Baumaßnahmen im Landkreis Tauberbischofsheim in den 1950er Jahren

Milchbar (Cafeteria) in der Handels- und Gewerbeschule Tauberbischofsheim – Quelle LABW (StAWt-A 57 II / Teil 2, Nr. 600)
Milchbar (Cafeteria) in der Handels- und Gewerbeschule Tauberbischofsheim – Quelle LABW

Badisch Sibirien, badisches Hinterland – auf diese Bezeichnungen für den agrarisch strukturierten Landkreis Tauberbischofsheim traf Landrat Anton Schwan bei seinem Amtsantritt 1948. Große Aufgaben standen mit der Schaffung von Ausbildungs- und Arbeitsplätzen an. Noch heute sichtbar sind die architektonischen Resultate dieser Aufbauzeit. 

Das Landratsamt residierte in Tauberbischofsheim im Riedernhof, einem dreiflügeligen barocken Adelspalais, wogegen die Landkreisselbstverwaltung in anderen Gebäuden der Stadt untergebracht war. Die Standorte der Kreisbehörden sollten für einen effektiven Arbeitsablauf zentralisiert werden, auch weil die schlechte Unterbringung zahlreicher Bediensteter gegen die einfachsten Forderungen menschenwürdiger Arbeitsbedingungen verstieß. Dazu erwarb der Landkreis den Riedernhof, um an seiner Stelle ein modernes Verwaltungsgebäude zu errichten. Der Wertheimer Architekt Kurt Lutz plante das Gebäude. Künstlerisch ausgestaltet wurde das Treppenhaus. Der in Boxberg ansässige und in Konstanz geborene Kunstmaler Sepp Biehler entwarf Szenen aus der Geschichte des Landkreises. Bildhauer Otto Horlbeck aus Grünsfeld setzte diese Entwürfe als Steinschnitte in heimischem Kalkstein um. Den Stolz auf dieses Werk dokumentiert die unter dem bezeichnenden Namen Ein Landkreis baut auf erschienene Schriftenreihe. Deren erste Folge Heimatbilder publizierte die Steinschnitte, die diesen zu Grunde liegenden Gedanken und historischen Bezüge. Nicht unumstritten war der Abbruch des historischen Gebäudes Riedernhof, ein Erlass des Regierungspräsidiums stoppte diesen zunächst. Erst die Zusicherung, aus dem Altbau denkmalwürdige Stuckdecken sowie einige Spolien zu übernehmen, ermöglichte den Baufortgang, für den sogar eine benachbarte Häuserzeile vollständig abgetragen wurde.

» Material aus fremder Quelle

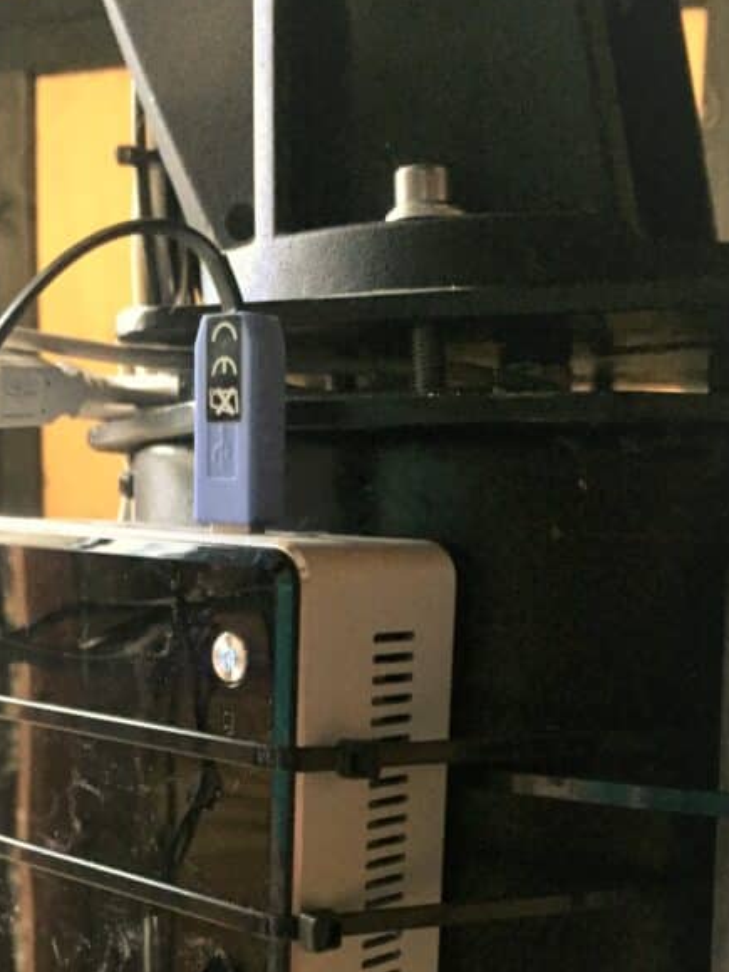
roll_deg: +0.4
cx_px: 370
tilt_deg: -8.3
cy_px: 764
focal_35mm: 50
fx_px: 1404
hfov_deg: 29.1
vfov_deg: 37.0
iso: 1000
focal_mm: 4.15
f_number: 2.2
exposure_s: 1/17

Am 25. November 1959 wurde der Neubau des Landratsamts eingeweiht. Der Neubau der Kreisverwaltung war der vorläufige Abschluss einer Aufbauphase im Landkreis. Zunächst mussten nämlich die Bauten fertig werden, die unmittelbar der Bevölkerung dienten und die vordringlichen Bedürfnisse der Kreisbewohner befriedigten. Dazu gehörten die Berufs- und Landwirtschaftsschulen. Den Anfang machte 1951 die Handels und Gewerbeschule Wertheim, es folgten die Landwirtschaftsschulen in Wertheim und Tauberbischofsheim sowie das dortige Berufsschulzentrum. Doch die Baufinanzierung war für den strukturschwachen Landkreis ein Kraftakt. Daher griff Landrat Schwan zu Methoden, die man im ländlichen Bereich schon kannte – Selbsthilfe war gefragt. Die von ihm 1952 ins Leben gerufene Aktion Bauernhilfe – Bauerndank sollte die noch fehlenden Gelder für den Bau der Landwirtschaftsschulen durch Spareinlagen der bäuerlichen Bevölkerung, durch Prämiensparen und Spenden aufbringen. Werbeaktionen in allen Kommunen des Landkreises wurden durchgeführt. Die einbezahlten Beträge sollten dem Landkreis dann zu tragbaren Bedingungen von den Kreditinstituten des Kreisgebiets zur Verfügung gestellt werden. Etwa 150.000 DM kamen auf diesem Wege zusammen, dazu Spendenzusagen von Handwerksfirmen, oft mit der Anmerkung falls wir bei den Bauaufträgen berücksichtigt werden. Prof. Heinrich Müller (Karlsruhe), Max Schmechel (Mannheim), Ernst Farrenkopf (Tauberbischofsheim), Erhard Heusslein (Külsheim) und Kurt Lutz (Wertheim) waren die planenden und ausführenden Architekten, die Kunst am Bau wurde von Sepp Biehler entworfen.

Claudia Wieland

Quelle: Archivnachrichten 45 (2012), S.30-31.